Thinking mode: on vs off

Qwen 3.5 has a built-in “reasoning” mode where it thinks in <think> tags before answering. I tested both modes on a real podcast transcript extraction (10,909 prompt tokens, structured JSON output).

Mode Gen tok/s Output tokens Wall time Cases extracted
Reasoning OFF 41.3 2,317 62.2s 3
Reasoning ON 42.8 2,054 49.2s 3

Both modes extracted identical results: 3 victims, same names, same details, same confidence scores (0.95).

The model didn’t actually engage thinking in either mode. When the prompt says “Return ONLY valid JSON, no markdown or explanation,” the model skips reasoning entirely — even with --reasoning on. The thinking budget goes unused.
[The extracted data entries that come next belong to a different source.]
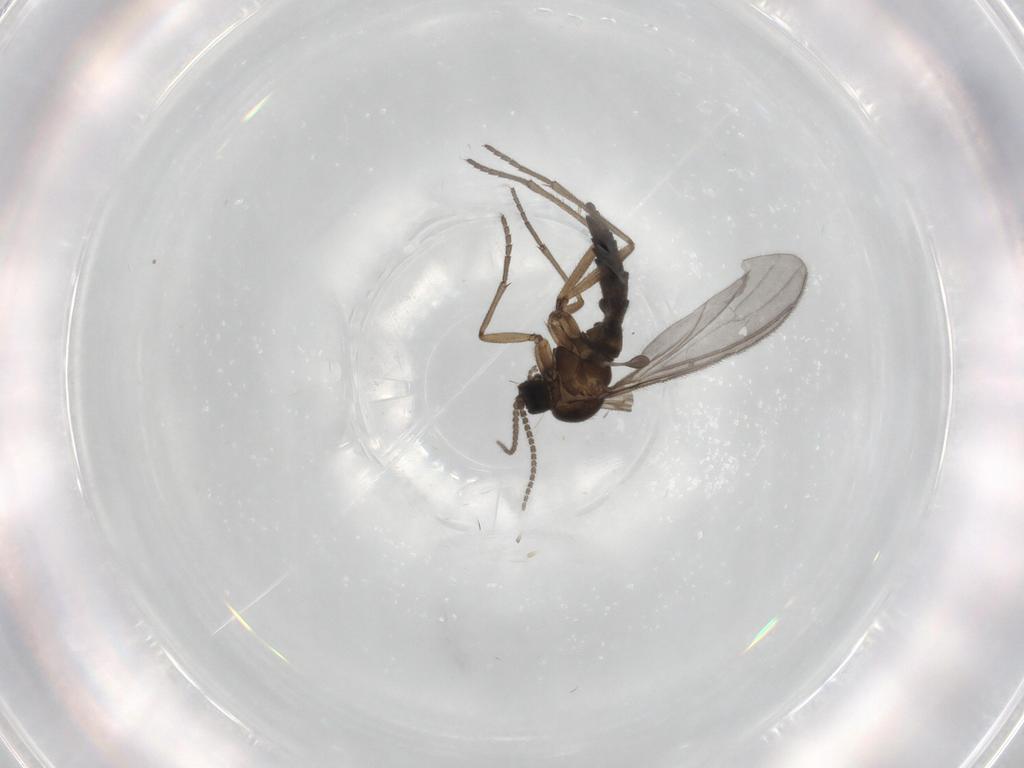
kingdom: Animalia
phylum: Arthropoda
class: Insecta
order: Diptera
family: Sciaridae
For structured extraction tasks with explicit output format constraints, thinking mode makes no difference. It would likely matter more for open-ended analysis or ambiguous matching, but for JSON extraction from transcripts, --reasoning off is the right call — it avoids any accidental thinking overhead.

The display blackout incident

During testing, repeatedly loading and unloading models (filling 24 GB of VRAM 10+ times) caused one of my monitors to go black. The RTX 4090 in WSL2 shares VRAM between Windows display and CUDA compute. Under extreme pressure, the display compositor loses its allocations and can’t recover without a reboot.
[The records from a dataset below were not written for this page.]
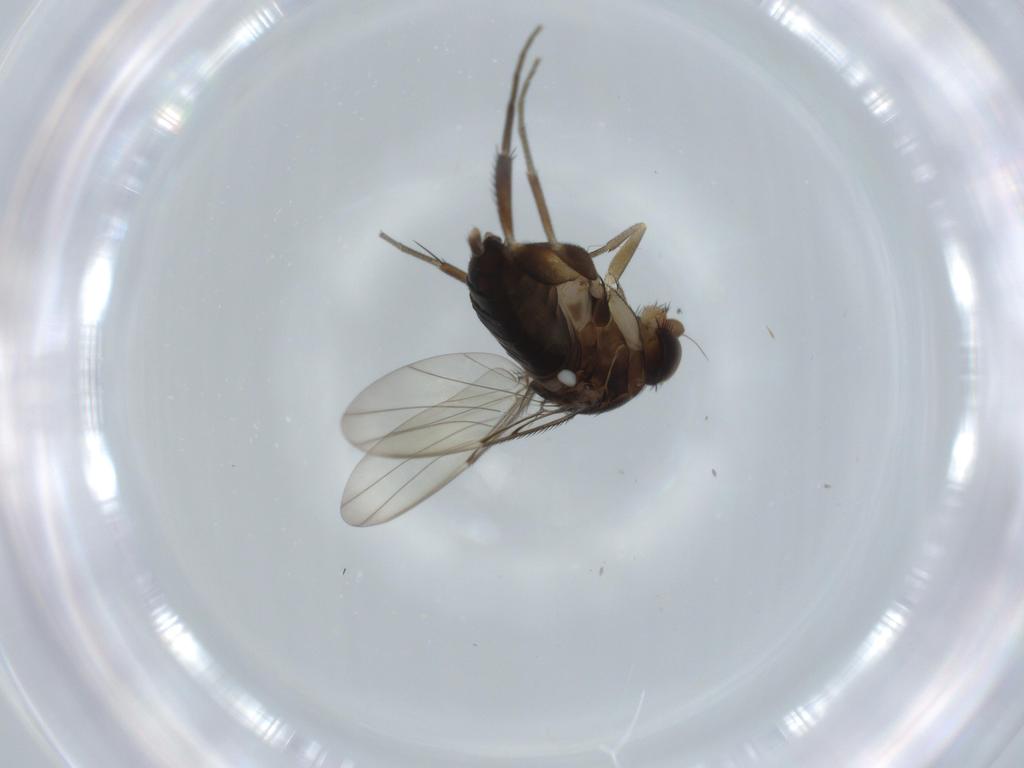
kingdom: Animalia
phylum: Arthropoda
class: Insecta
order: Diptera
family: Phoridae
The fix is also the production config: load the model once at boot, keep it resident. No cycling = no pressure spikes.

Takeaways

  1. Qwen 3.5’s hybrid architecture changes the VRAM math. The 4x smaller KV cache means 128K context on a 24 GB card with room to spare.
  2. q4_0 KV cache is free on this model. Lossless compression that saves gigabytes.
  3. Ollama’s auto-allocator is the bottleneck, not the GPU. The same hardware is 5x faster when you control the memory layout yourself.
  4. llama.cpp server has a nearly flat performance curve. 39 tok/s at 2K, 33 tok/s at 128K. The model is genuinely usable at long context.
  5. Q4_K_M is the sweet spot for 24 GB. Q5_K_M barely fits and isn’t meaningfully better.